## Collected data entries
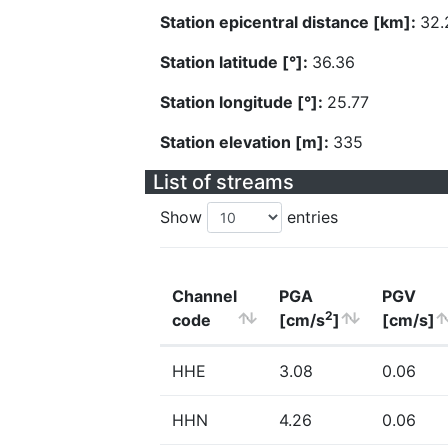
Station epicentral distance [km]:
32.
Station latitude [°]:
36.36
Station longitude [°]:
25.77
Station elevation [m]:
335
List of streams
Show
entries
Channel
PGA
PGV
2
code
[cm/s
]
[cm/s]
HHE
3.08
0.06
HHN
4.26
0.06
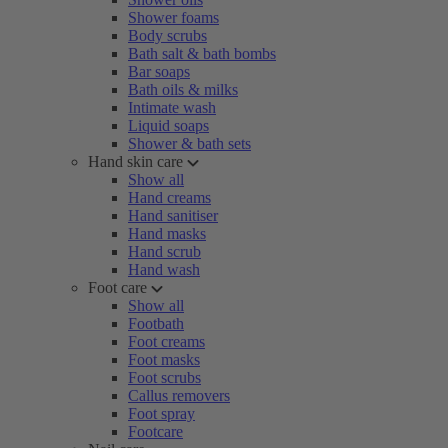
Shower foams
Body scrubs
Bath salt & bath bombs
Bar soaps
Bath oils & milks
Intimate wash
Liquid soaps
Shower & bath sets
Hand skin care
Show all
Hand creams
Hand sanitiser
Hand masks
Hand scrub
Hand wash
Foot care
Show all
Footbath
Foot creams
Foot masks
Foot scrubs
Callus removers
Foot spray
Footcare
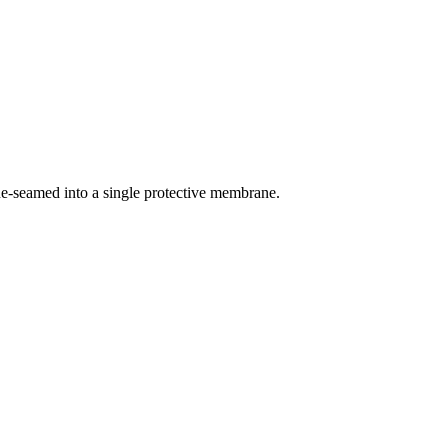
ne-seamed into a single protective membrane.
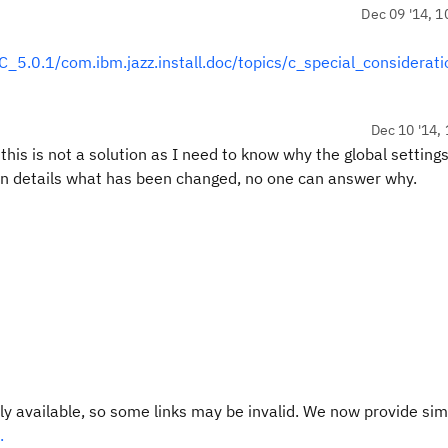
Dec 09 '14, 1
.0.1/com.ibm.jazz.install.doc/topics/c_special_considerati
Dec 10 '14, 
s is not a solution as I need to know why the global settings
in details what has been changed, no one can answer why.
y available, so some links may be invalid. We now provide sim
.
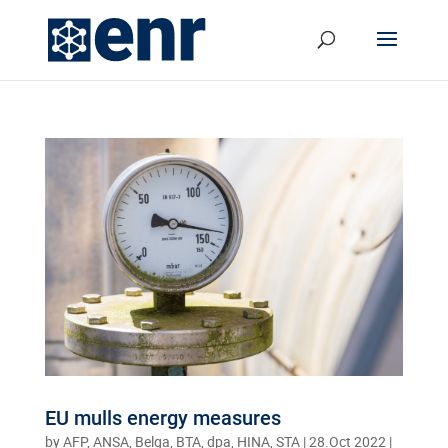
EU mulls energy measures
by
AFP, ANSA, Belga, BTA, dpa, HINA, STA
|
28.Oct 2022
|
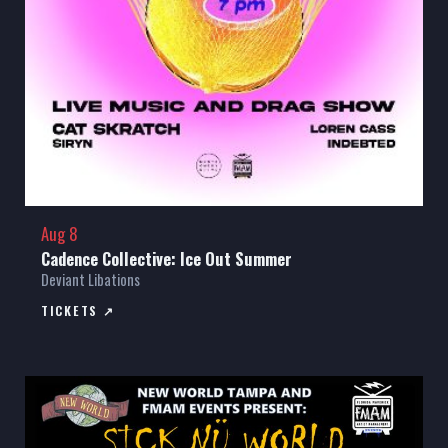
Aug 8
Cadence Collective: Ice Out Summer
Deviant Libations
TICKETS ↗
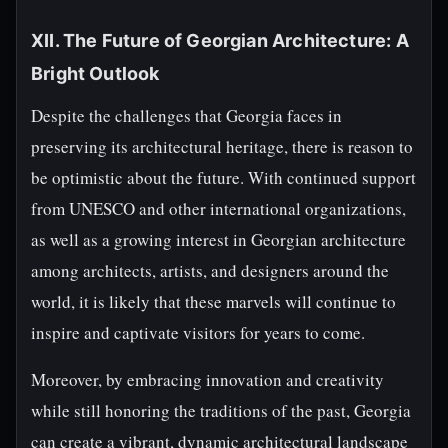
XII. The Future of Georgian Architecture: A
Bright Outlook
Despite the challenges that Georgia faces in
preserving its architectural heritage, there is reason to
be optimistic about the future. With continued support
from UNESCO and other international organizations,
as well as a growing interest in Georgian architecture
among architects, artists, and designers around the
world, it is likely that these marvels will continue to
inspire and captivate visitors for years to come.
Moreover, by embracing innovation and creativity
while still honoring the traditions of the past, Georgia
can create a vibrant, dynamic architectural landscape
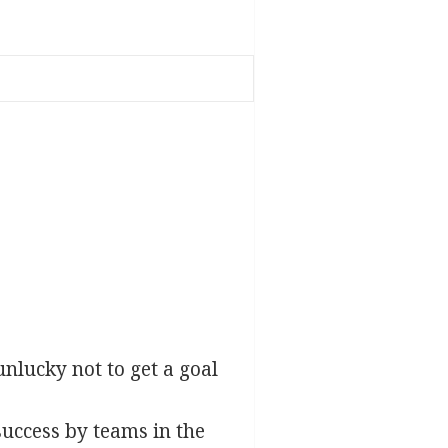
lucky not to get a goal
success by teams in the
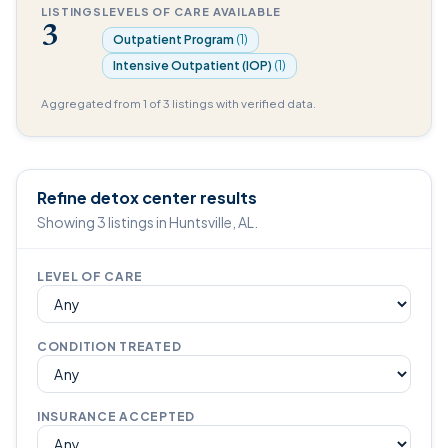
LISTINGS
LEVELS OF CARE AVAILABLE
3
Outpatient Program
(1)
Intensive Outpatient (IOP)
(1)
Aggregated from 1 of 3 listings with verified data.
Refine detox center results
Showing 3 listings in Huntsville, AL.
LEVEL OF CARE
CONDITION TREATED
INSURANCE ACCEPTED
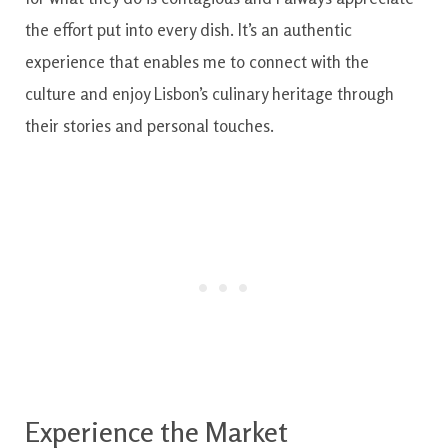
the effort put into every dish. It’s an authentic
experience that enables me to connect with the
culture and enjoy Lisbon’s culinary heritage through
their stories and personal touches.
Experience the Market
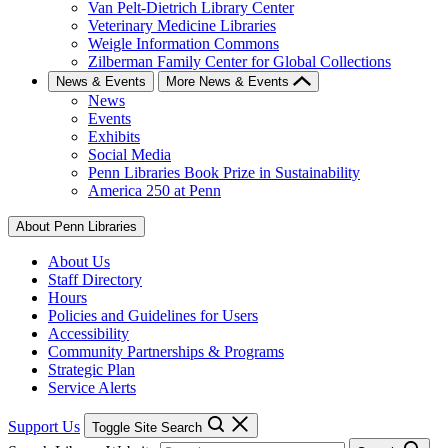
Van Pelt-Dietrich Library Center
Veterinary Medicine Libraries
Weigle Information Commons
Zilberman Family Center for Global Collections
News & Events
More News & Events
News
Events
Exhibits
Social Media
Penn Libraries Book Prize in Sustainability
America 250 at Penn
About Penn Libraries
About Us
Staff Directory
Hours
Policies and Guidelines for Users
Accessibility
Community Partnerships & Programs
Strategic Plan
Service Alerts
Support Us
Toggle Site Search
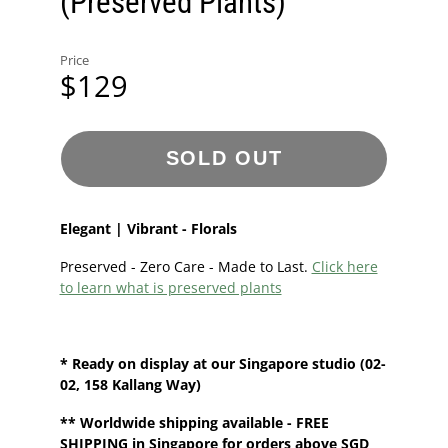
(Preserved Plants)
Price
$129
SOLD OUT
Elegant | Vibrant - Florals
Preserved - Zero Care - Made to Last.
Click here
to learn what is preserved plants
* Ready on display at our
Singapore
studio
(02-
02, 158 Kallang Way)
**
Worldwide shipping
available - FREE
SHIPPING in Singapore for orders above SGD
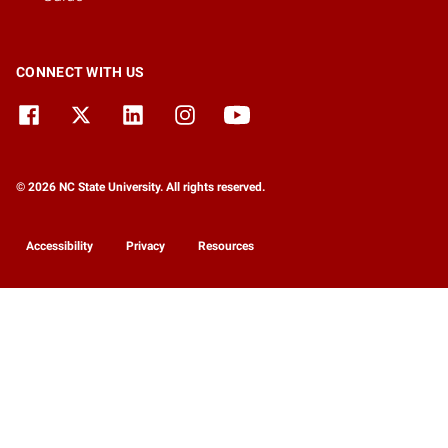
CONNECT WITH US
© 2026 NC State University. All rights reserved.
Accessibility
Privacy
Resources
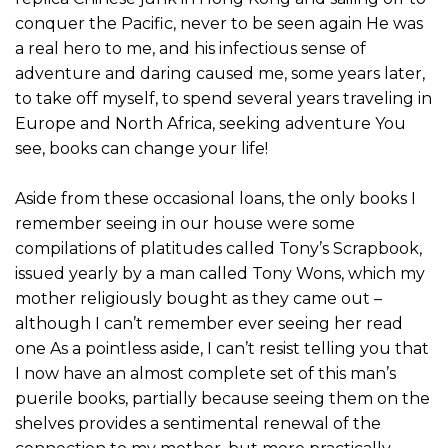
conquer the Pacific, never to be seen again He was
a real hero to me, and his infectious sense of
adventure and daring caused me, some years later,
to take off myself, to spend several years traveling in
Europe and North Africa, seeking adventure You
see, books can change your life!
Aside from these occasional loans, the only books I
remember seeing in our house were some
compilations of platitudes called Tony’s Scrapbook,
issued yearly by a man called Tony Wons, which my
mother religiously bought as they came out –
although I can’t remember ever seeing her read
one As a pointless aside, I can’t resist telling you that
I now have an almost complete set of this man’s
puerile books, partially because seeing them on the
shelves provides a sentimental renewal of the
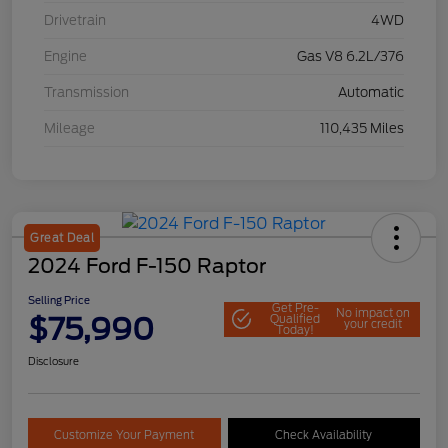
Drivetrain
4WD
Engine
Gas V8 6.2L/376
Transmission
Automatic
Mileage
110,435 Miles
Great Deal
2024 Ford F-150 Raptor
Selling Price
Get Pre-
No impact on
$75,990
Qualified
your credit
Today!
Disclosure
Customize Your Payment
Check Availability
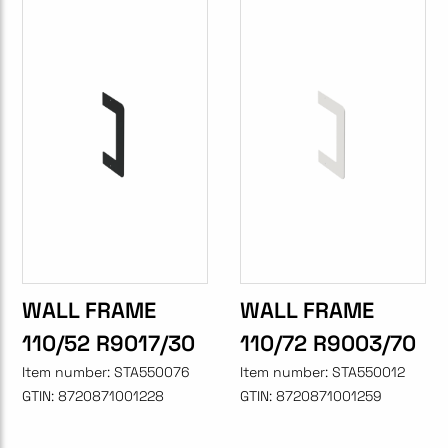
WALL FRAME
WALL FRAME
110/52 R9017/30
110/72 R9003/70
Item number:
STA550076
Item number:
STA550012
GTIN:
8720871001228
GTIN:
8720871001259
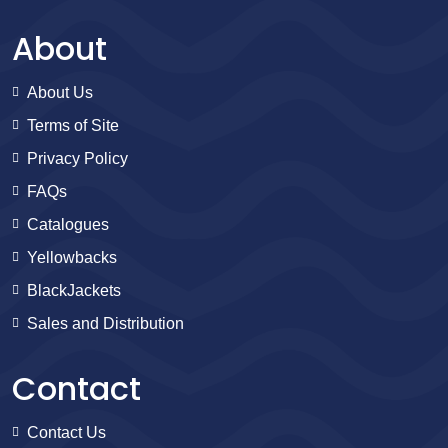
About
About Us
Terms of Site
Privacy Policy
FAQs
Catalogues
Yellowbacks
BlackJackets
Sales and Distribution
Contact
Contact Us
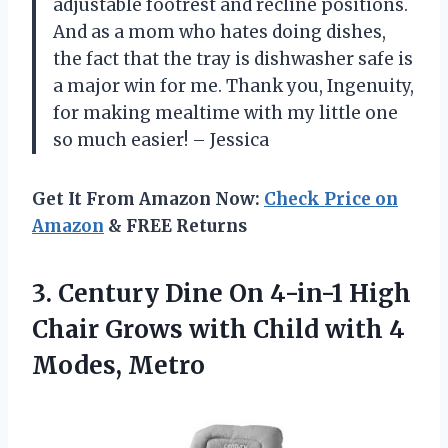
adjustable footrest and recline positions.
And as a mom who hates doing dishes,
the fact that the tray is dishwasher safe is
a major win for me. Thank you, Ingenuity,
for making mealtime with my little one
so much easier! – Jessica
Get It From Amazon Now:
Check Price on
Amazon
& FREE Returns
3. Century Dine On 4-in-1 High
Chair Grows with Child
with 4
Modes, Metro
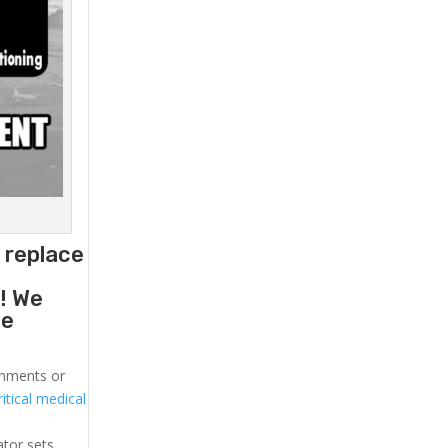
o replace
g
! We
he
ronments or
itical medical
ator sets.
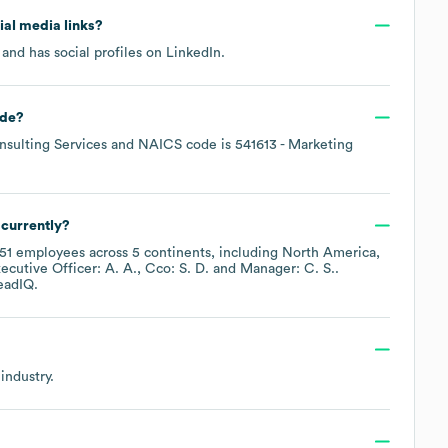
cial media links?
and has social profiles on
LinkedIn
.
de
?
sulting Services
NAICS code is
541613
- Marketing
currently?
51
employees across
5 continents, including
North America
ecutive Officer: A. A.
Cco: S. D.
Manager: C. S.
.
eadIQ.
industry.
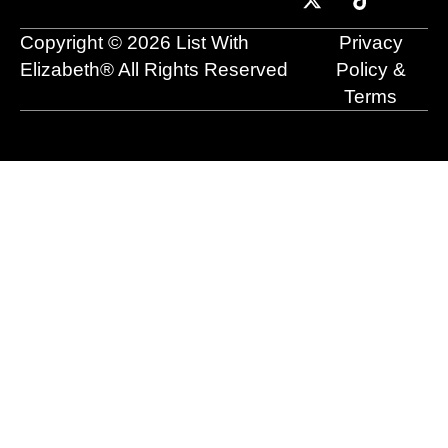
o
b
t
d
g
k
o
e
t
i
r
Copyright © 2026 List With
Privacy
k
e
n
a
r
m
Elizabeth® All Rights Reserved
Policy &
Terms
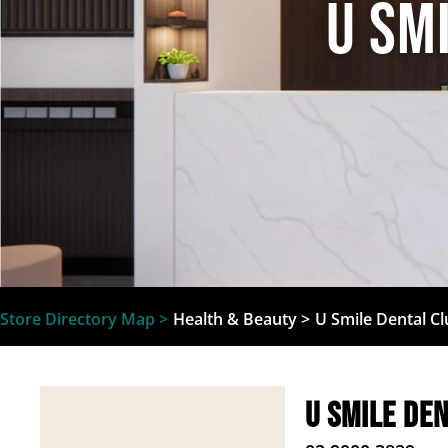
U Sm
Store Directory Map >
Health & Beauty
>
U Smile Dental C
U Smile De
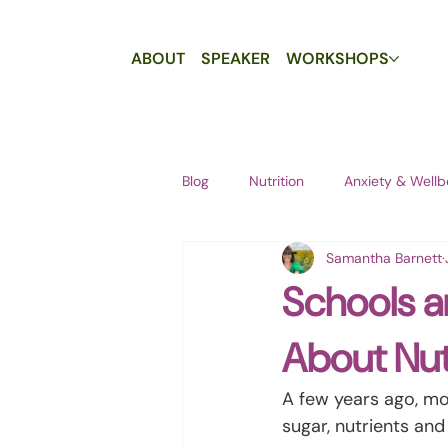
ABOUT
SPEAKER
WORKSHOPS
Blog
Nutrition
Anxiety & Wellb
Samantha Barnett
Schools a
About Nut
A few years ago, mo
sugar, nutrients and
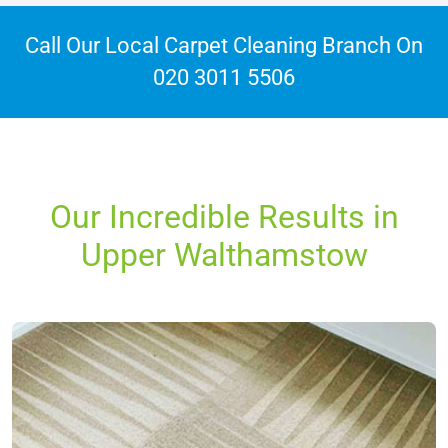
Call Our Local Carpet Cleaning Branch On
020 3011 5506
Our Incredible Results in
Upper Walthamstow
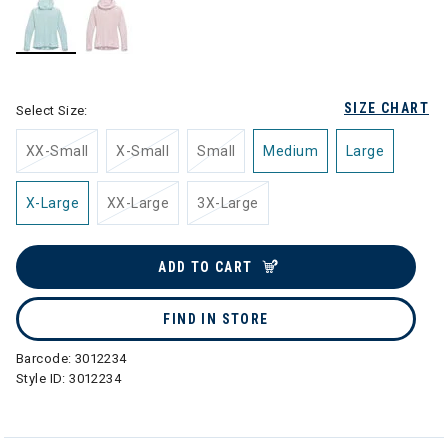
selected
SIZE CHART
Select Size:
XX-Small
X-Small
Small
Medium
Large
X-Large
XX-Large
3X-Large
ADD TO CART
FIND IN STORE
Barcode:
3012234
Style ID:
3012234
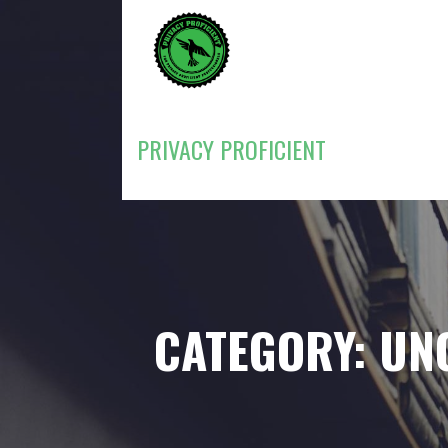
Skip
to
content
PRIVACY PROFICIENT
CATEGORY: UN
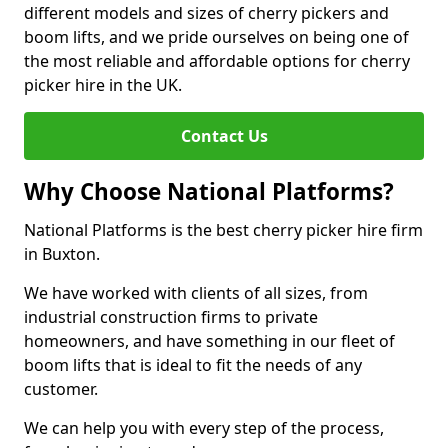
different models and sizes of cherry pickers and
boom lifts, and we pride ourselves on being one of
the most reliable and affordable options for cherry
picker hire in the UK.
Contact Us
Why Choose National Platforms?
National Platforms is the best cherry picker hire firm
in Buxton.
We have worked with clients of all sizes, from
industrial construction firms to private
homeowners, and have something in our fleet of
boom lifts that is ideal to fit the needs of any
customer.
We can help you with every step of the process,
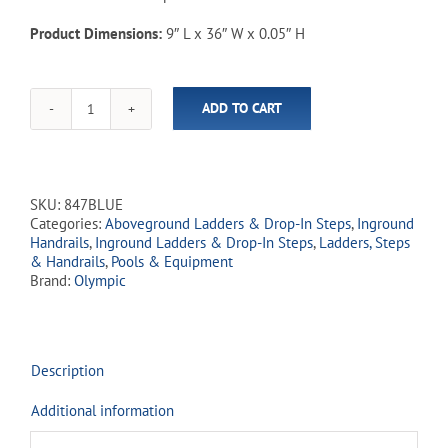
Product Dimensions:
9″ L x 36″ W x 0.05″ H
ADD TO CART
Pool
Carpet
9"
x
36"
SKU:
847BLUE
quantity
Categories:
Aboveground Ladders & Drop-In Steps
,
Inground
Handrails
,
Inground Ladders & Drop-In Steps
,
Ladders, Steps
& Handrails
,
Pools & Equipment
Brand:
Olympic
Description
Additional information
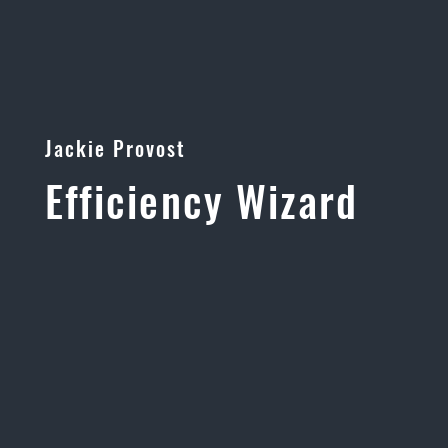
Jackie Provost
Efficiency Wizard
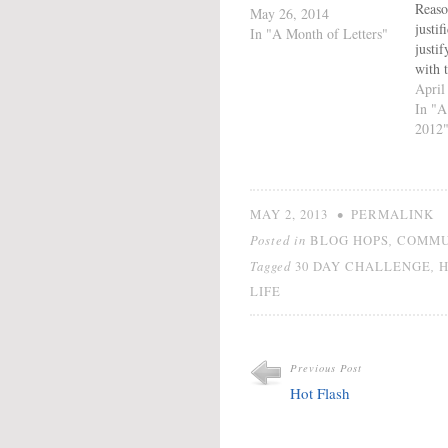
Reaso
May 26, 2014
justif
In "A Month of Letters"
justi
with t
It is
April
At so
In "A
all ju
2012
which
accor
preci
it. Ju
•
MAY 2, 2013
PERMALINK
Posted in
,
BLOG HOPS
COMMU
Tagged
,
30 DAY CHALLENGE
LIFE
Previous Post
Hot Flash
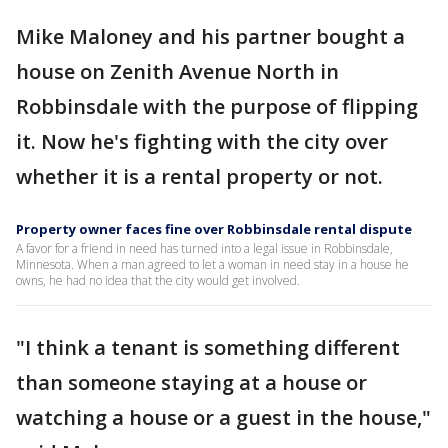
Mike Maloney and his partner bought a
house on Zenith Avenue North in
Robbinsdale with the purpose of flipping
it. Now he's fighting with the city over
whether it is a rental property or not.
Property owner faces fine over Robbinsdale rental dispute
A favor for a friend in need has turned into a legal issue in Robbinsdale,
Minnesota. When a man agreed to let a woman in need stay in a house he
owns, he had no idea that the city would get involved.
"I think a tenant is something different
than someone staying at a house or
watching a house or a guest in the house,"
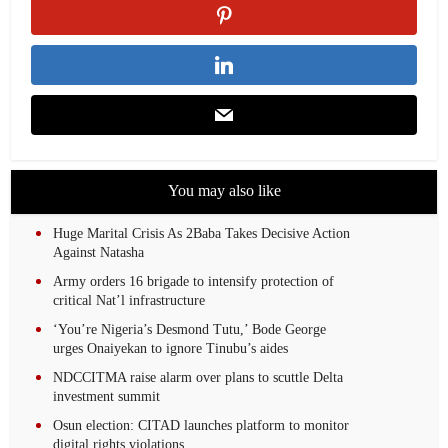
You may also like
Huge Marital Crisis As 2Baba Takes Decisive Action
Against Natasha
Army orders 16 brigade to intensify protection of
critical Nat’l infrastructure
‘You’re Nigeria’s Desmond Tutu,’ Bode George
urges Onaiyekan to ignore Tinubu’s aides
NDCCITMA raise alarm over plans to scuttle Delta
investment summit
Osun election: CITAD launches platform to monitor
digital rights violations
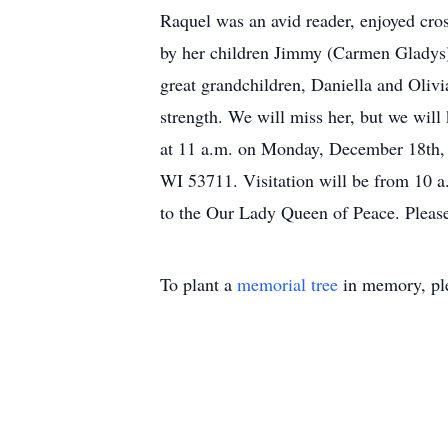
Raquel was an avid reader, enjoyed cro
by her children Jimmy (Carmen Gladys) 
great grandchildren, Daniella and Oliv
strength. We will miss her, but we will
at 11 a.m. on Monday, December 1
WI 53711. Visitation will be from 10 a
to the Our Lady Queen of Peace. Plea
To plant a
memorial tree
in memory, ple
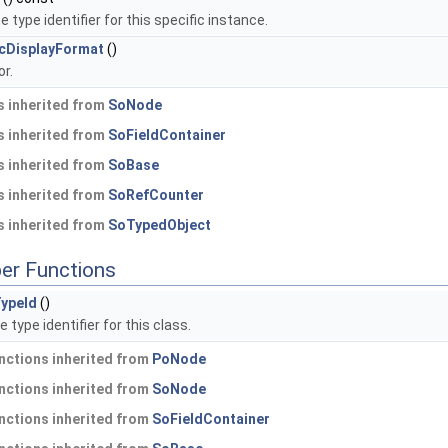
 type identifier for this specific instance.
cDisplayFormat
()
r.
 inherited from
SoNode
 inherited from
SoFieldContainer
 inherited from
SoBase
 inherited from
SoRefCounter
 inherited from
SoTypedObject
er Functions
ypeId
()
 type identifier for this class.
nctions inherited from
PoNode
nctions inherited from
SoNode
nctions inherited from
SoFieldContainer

## Problem details
Copy out each line in the preceding records that contains "cherry".

## Answer
different models and sizes of cherry pickers and
the most reliable and affordable options for cherry
National Platforms is the best cherry picker hire firm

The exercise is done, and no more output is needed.